====== ENTRIES PROVIDED ======

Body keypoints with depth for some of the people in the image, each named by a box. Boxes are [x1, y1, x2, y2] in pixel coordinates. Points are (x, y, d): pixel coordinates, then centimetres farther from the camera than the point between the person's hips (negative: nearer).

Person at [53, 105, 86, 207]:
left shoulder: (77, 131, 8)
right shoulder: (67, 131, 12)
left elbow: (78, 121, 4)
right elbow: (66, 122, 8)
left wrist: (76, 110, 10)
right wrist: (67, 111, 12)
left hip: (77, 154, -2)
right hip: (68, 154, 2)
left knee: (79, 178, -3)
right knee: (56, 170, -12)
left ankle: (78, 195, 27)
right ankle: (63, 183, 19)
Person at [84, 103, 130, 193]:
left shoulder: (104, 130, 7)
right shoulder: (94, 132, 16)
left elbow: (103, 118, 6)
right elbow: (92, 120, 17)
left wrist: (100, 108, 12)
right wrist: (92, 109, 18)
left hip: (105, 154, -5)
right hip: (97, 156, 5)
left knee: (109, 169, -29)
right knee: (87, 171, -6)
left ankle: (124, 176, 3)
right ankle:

======

_INSTRUCTIONS FOR THE TASK_
Working down from the line that contains "right elbow: (92, 120, 17)", retype each line exactly through the last line of the data, and give nothing else.

_RESULT FOR THIS TASK_
right elbow: (92, 120, 17)
left wrist: (100, 108, 12)
right wrist: (92, 109, 18)
left hip: (105, 154, -5)
right hip: (97, 156, 5)
left knee: (109, 169, -29)
right knee: (87, 171, -6)
left ankle: (124, 176, 3)
right ankle:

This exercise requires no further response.